しばらく、審査員たちが集まって何やら話し合った後、代表者らしき一人が前に出て宣言する。
「審議の結果、お二人がヒスクリフ学園のロゼスとして、十分な実力があると判断しました。よって、正式にお二人によるロゼス候補決定戦を決定。明日、この体育館でプロヴィデンスを行います」
ギャラリーが期待の拍手を送る中、審査員はジュリアとメイシーに向き合うよう指示を出す。すると、学園新聞を担当する生徒たちが前に出て、魔道映写機による撮影が始まった。

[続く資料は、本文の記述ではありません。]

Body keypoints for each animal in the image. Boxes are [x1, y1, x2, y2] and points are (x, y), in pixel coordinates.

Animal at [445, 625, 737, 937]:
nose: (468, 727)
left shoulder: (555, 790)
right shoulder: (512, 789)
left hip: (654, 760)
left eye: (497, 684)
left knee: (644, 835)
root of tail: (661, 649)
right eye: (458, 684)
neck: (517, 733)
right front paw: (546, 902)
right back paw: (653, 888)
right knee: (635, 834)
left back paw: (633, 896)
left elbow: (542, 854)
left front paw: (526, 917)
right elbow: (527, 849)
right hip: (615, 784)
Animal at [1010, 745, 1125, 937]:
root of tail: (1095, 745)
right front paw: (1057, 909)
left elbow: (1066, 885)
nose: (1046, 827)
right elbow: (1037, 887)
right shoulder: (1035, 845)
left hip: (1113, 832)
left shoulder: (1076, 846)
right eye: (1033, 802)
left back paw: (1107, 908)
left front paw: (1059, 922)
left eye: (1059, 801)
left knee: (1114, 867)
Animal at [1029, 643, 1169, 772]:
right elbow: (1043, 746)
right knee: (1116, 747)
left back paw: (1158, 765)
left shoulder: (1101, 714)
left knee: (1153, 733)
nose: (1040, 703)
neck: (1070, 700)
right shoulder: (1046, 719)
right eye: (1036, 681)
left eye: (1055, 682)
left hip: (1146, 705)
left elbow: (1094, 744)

魔力の光を浴びる二人だが、その表情は対照的。自信に溢れ、この場を楽しむように笑顔のジュリア。それに対し、メイシーはただ真っ直ぐと敵を見つめていた。
「妹から聞きました」
しかし、そんなメイシーがジュリアだけに聞こえるよう、声をかけてきた。
「貴方、コウヅキ家のご令嬢なんですってね」
このような物言いの多くは、嫉妬からくる皮肉がほとんどだ、とジュリアは知っている。皮肉を口にするものは、誰もが卑屈な悪意と矮小な自尊心を表情に浮かべるものだが……メイシーは違った。流水のごとく、冷たく、静かである。
「それが何か?」
思わず表情を硬くしたジュリアだが、今度はメイシーの方が笑みを見せた。
「アリストスの令嬢が少し力を付けたくらいでは、デュオフィラ選抜戦には勝てません」
それが決まった事実であるように、メイシーは言う。
「まさか、私と同じレベルでデュアル・クラフトを使うものが、この学園にいるとは思いませんでした」
メイシーが再び冷たい表情を見せると、緊迫した空気がギャラリーにまで伝わったのか、体育館にざわめきが流れる。メイシーはさらに宣言する。

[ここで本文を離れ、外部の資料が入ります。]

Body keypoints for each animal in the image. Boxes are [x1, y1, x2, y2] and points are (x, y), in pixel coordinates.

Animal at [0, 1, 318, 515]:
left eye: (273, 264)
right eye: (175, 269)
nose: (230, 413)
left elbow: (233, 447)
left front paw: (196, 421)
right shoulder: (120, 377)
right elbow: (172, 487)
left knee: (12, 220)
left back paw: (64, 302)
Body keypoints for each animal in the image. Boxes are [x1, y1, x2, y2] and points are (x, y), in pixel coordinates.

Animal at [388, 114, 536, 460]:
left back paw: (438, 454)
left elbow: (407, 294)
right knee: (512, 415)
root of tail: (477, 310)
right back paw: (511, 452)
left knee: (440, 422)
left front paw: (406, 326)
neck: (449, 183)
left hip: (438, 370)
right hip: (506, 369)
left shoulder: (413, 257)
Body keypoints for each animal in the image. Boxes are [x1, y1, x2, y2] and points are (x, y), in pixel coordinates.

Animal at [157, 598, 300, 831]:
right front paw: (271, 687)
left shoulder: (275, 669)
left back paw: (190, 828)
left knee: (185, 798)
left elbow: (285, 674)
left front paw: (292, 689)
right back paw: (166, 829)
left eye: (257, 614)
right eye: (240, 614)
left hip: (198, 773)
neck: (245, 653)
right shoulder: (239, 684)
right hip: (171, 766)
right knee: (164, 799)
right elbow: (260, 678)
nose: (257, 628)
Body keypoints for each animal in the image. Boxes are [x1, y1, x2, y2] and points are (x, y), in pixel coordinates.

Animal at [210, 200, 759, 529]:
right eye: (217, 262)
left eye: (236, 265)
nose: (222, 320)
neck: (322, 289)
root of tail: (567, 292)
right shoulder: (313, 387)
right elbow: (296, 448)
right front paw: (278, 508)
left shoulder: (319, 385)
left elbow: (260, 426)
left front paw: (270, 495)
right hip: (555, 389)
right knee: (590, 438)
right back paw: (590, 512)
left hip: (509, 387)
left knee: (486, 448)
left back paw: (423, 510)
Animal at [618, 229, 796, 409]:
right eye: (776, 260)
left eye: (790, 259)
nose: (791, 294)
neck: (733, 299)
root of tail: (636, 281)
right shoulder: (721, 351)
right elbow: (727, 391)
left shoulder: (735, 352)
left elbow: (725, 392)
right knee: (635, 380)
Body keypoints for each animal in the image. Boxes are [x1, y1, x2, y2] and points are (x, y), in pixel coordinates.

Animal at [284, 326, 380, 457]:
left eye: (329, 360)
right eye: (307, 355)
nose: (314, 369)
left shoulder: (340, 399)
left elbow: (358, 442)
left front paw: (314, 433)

「しかし、私には勝てませんよ。貴方の技を見ましたが、デュアル・クラフトとして鍛錬した時間が私とは違う。背負っているものも、覚悟も……すべて私の方が上です」
言い返そうとしないジュリアに、メイシーは続けた。
「積み上げた強さを否定されたくないのなら、すぐに辞退してください。誇りが傷付くことも恐れぬのならば、私がへし折ってやるまでですが」
そこで審査員が割って入り、二人が距離を取った。そのまま、別々の方向から体育館を後にすると思われたが、ジュリアが振り返る。
「メイシーさん」
メイシーはアルバートたちと共に出口へ歩き出したところだったが、呼び止めたジュリアの方を見た。ジュリアは笑顔で言う。

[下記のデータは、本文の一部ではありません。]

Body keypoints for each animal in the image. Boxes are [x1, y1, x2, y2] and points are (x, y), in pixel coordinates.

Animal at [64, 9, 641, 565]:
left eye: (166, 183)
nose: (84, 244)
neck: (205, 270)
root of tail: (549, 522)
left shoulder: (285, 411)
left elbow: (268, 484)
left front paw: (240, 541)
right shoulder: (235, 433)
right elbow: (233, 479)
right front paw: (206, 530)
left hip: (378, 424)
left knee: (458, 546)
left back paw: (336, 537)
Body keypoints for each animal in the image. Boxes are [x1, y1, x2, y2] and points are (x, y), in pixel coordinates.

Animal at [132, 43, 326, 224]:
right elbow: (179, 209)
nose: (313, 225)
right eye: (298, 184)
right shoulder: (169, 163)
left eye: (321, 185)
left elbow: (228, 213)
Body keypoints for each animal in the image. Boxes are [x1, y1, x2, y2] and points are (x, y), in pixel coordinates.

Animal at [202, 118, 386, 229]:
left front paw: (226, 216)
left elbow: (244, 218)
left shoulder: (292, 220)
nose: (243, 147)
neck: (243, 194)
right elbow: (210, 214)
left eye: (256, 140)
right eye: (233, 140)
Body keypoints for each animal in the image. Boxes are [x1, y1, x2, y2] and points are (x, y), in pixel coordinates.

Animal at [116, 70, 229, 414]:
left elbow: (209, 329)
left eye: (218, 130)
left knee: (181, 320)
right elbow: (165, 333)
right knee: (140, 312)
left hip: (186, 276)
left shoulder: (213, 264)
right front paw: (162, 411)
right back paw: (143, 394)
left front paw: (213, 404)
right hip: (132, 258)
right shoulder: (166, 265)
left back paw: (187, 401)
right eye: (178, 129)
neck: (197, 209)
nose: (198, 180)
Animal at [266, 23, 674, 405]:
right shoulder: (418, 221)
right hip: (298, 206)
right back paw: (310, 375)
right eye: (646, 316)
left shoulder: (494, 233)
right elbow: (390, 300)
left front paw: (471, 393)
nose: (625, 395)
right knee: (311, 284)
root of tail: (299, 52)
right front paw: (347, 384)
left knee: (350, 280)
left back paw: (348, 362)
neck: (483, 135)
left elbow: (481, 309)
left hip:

「貴方が積み上げたもの、背負っているもの、そして覚悟とやらも……全部わたくしがぶち壊して差し上げます。今のうちにお覚悟を固めておいてくださいな」
その挑発に、メイシーも笑顔を返す。だが、今までとは違って、敵を打ち砕く様を想像し、喜ぶような笑顔であった。そんな殺気に満ちたメイシーがジュリアに言葉を返す。
「アリストスの娘風情が、コノスフィアの中で調子に乗るなよ」
こうして、公開練習は終わり、学園のロゼス候補がどちらになるのか、その期待が大きく高まるのだった。